## [Tasks to carry out]
- 1) According to the passage on paper machine dewatering, how does the water content of a paper web after the wire section usually compare with its fiber content?
- 2) Continue the passage on paper machine dewatering from its final sentence.

## [Supplied text]
============================================================

After the wire section of a paper machine, the water content of a paper web is usually about four times the fiber content thereof. For this reason the web structure at this stage of formation is not permanently fixed. Moreover, the strength of the web at this stage is often insufficient to withstand the strains imposed on it in the paper machine. For these reasons, the web is passed after the forming section into a press section of the paper machine through several press nips by rollers which act against one another. The water content of the web is reduced in the press nips and, at the same time, the strength of the web is increased.
Such a mechanical dewatering treatment will of course affect several aspects both of the operation of the paper machine as well as the ultimate properties of the paper produced such, for example, as the strength, compactness and porosity of the paper. It is also known that the maximum dry-matter content which can be obtained in the web through mechanical pressing has theoretical and practical limits. In order to attain a dry matter content which exceeds such limits, further dewatering must be accomplished by means of evaporation or the like.

============================================================

## [Supplied data]

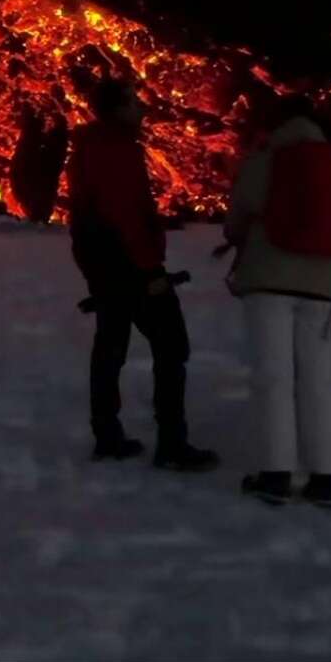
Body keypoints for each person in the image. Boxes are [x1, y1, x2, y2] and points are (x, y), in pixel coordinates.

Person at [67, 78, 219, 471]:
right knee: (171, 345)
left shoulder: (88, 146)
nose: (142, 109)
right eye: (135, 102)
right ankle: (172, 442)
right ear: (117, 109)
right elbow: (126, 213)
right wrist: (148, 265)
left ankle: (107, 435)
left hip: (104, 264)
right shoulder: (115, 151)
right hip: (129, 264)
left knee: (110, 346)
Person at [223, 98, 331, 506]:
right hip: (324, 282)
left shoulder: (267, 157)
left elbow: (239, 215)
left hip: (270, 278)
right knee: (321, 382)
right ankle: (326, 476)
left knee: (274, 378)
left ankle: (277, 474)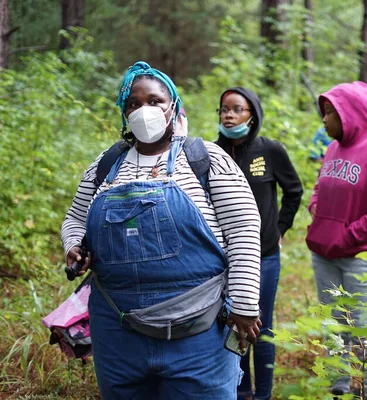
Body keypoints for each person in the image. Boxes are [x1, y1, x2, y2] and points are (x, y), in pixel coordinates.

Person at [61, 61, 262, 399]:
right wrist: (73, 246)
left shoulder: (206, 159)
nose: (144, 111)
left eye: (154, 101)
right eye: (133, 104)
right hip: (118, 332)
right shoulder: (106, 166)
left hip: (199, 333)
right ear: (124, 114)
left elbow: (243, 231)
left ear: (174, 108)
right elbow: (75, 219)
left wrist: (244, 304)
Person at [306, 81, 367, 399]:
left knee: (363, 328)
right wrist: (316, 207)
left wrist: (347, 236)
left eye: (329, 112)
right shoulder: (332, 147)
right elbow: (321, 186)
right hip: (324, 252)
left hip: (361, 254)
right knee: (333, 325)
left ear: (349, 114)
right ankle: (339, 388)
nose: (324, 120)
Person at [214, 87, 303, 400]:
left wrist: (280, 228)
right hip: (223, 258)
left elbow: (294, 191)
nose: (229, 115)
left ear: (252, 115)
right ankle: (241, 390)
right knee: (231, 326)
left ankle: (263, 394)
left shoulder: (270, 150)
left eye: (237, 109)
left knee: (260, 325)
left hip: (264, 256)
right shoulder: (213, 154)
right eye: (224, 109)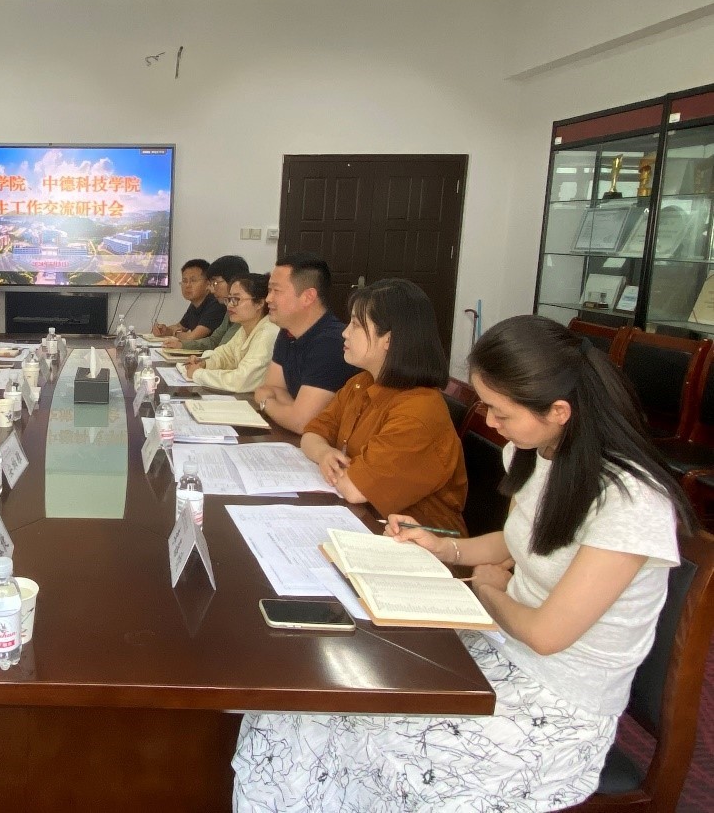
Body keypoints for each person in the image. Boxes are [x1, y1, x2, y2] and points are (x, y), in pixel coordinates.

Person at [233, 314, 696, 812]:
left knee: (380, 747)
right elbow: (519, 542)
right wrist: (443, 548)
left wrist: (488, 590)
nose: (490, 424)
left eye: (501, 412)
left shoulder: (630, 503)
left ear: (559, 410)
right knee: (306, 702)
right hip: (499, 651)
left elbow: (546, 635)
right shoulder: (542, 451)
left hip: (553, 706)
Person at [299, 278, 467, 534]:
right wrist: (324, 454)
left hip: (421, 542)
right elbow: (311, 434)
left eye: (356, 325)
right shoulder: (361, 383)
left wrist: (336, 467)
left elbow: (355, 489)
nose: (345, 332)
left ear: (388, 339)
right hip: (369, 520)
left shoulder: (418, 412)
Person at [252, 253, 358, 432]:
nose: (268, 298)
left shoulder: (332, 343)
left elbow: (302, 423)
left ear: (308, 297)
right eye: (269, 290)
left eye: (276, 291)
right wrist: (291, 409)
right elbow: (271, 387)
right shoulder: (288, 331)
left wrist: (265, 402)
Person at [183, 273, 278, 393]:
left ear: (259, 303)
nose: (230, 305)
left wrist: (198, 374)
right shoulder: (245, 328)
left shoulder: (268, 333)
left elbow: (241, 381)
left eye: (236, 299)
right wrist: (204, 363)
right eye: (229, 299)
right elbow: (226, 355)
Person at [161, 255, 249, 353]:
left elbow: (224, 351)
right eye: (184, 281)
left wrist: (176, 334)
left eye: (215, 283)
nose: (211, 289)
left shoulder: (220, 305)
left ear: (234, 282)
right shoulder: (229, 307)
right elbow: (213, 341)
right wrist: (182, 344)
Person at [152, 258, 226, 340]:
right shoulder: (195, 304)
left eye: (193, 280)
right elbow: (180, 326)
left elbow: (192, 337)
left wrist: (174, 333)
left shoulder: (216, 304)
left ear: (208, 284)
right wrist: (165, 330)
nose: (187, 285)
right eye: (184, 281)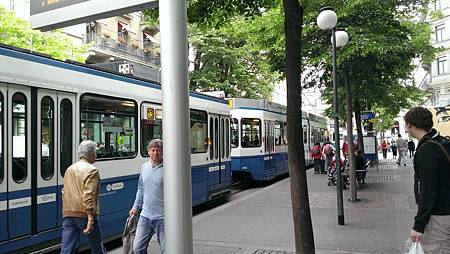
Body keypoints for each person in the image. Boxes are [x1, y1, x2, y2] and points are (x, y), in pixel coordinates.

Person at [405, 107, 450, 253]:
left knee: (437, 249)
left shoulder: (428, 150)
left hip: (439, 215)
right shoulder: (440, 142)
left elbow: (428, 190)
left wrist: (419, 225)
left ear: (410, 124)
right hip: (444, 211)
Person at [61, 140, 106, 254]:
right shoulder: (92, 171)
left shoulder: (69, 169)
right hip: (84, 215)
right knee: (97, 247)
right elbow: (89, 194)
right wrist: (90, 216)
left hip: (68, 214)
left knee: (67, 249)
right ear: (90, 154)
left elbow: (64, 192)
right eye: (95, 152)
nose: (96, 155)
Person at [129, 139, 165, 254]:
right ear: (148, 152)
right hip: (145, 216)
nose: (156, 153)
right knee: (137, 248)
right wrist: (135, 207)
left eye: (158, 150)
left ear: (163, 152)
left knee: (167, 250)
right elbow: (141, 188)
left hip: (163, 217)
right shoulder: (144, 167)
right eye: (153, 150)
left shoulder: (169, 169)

============================================================

## [Answers to this exercise]
- 1) It is usually about four times the fiber content.

- 2)
It is also recognized that up to certain limits, mechanical dewatering of the web by pressing the web in press nips is considerably less expensive than dewatering the web of a corresponding amount of water through evaporation. Therefore, it is usually an objective to obtain the most efficient dewatering of the web in the press section of the paper machine as is possible and in this connection the web is generally subjected to relatively high compression through the press nips.
However, the relatively low strength of the wet web after the forming section implies certain restrictions on the extent of the compression which can be applied to the web. Thus, an excessively high compression may destroy the fiber network which constitutes the web. In order to prevent this circumstance, considerable attention is usually given to the arrangements of the rollers of the press section with a view towards achieving an optimum dewatering capacity in the press section without any consequent deterioration of the quality and strength of the finished paper product.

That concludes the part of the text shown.